Sex education strategy should discuss pleasure
By Neil Puffett Thursday, 24 September 2009
Influential government advisers are calling for frank discussions on sexual pleasure to form a central part of a new teenage pregnancy strategy.
Pupils in sex education class. Credit: Martin Bird.
The current strategy, launched in 1999, expires next year but ministers are yet to announce what will replace it.
Gill Frances, chair of the Teenage Pregnancy Independent Advisory Group (TPIAG), told CYP Now discussions on sexual pleasure help children realise sex should be enjoyed, allowing them to take responsibility for decisions and recognise issues around coercive sex.
She is also calling for closer monitoring of primary care trusts and strategic health authorities to ensure money handed to them for contraception services is spent as intended.
Simon Blake, chief executive at sex advice charity Brook and also a member of TPIAG, said sexual pleasure is one of three areas the government must focus on.

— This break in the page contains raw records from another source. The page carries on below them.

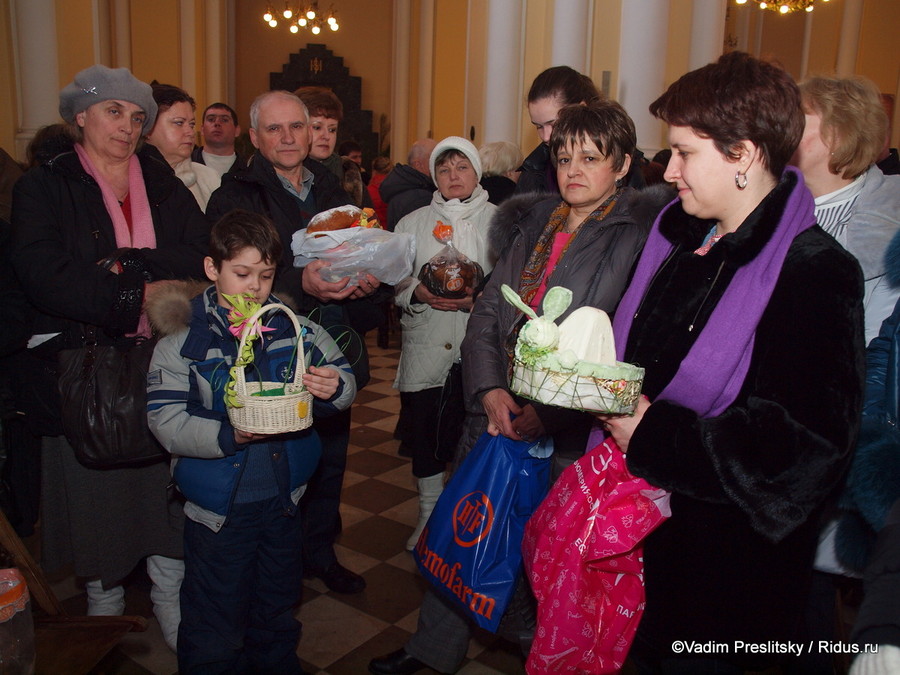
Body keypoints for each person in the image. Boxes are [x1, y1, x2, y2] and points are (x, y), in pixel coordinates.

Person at [369, 99, 668, 675]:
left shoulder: (637, 237)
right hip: (497, 406)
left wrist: (548, 415)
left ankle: (540, 653)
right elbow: (486, 311)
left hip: (569, 428)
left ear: (624, 164)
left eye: (591, 157)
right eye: (563, 156)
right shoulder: (535, 220)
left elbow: (617, 344)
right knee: (465, 526)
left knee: (543, 554)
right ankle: (431, 651)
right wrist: (487, 391)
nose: (573, 169)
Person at [598, 52, 864, 673]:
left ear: (742, 155)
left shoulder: (815, 270)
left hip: (729, 587)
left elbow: (808, 447)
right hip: (643, 542)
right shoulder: (682, 240)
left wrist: (656, 436)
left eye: (686, 153)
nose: (668, 171)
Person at [10, 64, 210, 652]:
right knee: (94, 490)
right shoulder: (46, 185)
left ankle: (170, 596)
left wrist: (131, 267)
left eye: (136, 115)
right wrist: (132, 297)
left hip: (162, 362)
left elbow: (196, 249)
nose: (128, 125)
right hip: (83, 370)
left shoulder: (161, 180)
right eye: (113, 111)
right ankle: (104, 605)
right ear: (80, 117)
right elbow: (42, 273)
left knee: (164, 484)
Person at [146, 210, 356, 674]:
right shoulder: (183, 342)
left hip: (283, 502)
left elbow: (342, 373)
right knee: (214, 618)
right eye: (240, 274)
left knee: (277, 607)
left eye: (264, 276)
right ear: (212, 268)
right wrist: (229, 434)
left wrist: (333, 386)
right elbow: (165, 419)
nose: (253, 288)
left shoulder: (291, 329)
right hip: (218, 513)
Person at [206, 90, 380, 595]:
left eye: (297, 128)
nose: (288, 138)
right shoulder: (234, 192)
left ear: (310, 132)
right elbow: (233, 266)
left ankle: (320, 552)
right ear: (255, 137)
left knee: (331, 451)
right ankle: (276, 566)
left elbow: (359, 245)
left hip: (331, 335)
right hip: (268, 345)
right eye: (274, 129)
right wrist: (298, 284)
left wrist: (368, 278)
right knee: (278, 457)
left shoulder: (333, 186)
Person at [393, 136, 496, 551]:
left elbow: (514, 279)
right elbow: (392, 277)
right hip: (426, 342)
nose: (453, 176)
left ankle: (462, 521)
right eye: (444, 168)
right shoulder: (412, 222)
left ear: (476, 171)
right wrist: (416, 291)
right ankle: (427, 513)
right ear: (434, 174)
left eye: (462, 167)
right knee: (425, 435)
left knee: (472, 435)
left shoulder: (500, 219)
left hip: (478, 347)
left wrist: (482, 299)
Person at [793, 75, 900, 345]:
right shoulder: (772, 204)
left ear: (839, 135)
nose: (782, 130)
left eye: (797, 121)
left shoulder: (884, 229)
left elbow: (874, 348)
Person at [515, 65, 644, 197]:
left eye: (554, 123)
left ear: (581, 109)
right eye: (539, 126)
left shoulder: (626, 166)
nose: (546, 137)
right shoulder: (532, 171)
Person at [147, 83, 221, 212]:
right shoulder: (128, 181)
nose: (190, 132)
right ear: (148, 128)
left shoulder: (209, 178)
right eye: (179, 123)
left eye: (191, 124)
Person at [379, 138, 438, 230]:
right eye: (434, 157)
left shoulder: (401, 186)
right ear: (418, 164)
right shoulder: (421, 197)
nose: (439, 162)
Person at [191, 102, 246, 176]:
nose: (217, 123)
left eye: (224, 120)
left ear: (237, 131)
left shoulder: (249, 170)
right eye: (211, 119)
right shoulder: (185, 164)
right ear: (202, 129)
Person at [478, 140, 521, 205]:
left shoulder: (472, 191)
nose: (521, 173)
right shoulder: (517, 198)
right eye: (520, 168)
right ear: (510, 171)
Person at [367, 156, 394, 226]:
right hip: (392, 230)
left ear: (374, 171)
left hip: (374, 230)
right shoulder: (395, 189)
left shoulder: (368, 191)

"We need a grown-up conversation with young people," he said. "We need to make sure they are having sex when they are ready and for the right reasons, are able to enjoy it and take responsibility for it."
Blake added that sex education must start to be delivered based on gender as boys and girls have different perceptions and pressures in relation to sex as they develop.
In July, an NHS Sheffield guidance booklet that encouraged professionals to talk about sexual pleasure to young people provoked a debate between health and faith groups.
A spokeswoman for the Department of Health said it had no update on the teenage pregnancy strategy.